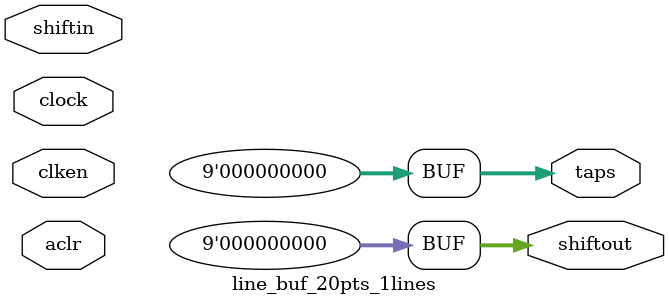
<source format=v>
module line_buf_20pts_1lines(	// file.cleaned.mlir:2:3
  input        aclr,	// file.cleaned.mlir:2:39
               clken,	// file.cleaned.mlir:2:54
               clock,	// file.cleaned.mlir:2:70
  input  [8:0] shiftin,	// file.cleaned.mlir:2:86
  output [8:0] shiftout,	// file.cleaned.mlir:2:105
               taps	// file.cleaned.mlir:2:124
);

  assign shiftout = 9'h0;	// file.cleaned.mlir:3:14, :4:5
  assign taps = 9'h0;	// file.cleaned.mlir:3:14, :4:5
endmodule


</source>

☆ ☆ ☆ ☆ ☆

## Task to carry out
Search the records for the word "file" and return every line that holds it.

## Response
module line_buf_20pts_1lines(	// file.cleaned.mlir:2:3
  input        aclr,	// file.cleaned.mlir:2:39
               clken,	// file.cleaned.mlir:2:54
               clock,	// file.cleaned.mlir:2:70
  input  [8:0] shiftin,	// file.cleaned.mlir:2:86
  output [8:0] shiftout,	// file.cleaned.mlir:2:105
               taps	// file.cleaned.mlir:2:124
  assign shiftout = 9'h0;	// file.cleaned.mlir:3:14, :4:5
  assign taps = 9'h0;	// file.cleaned.mlir:3:14, :4:5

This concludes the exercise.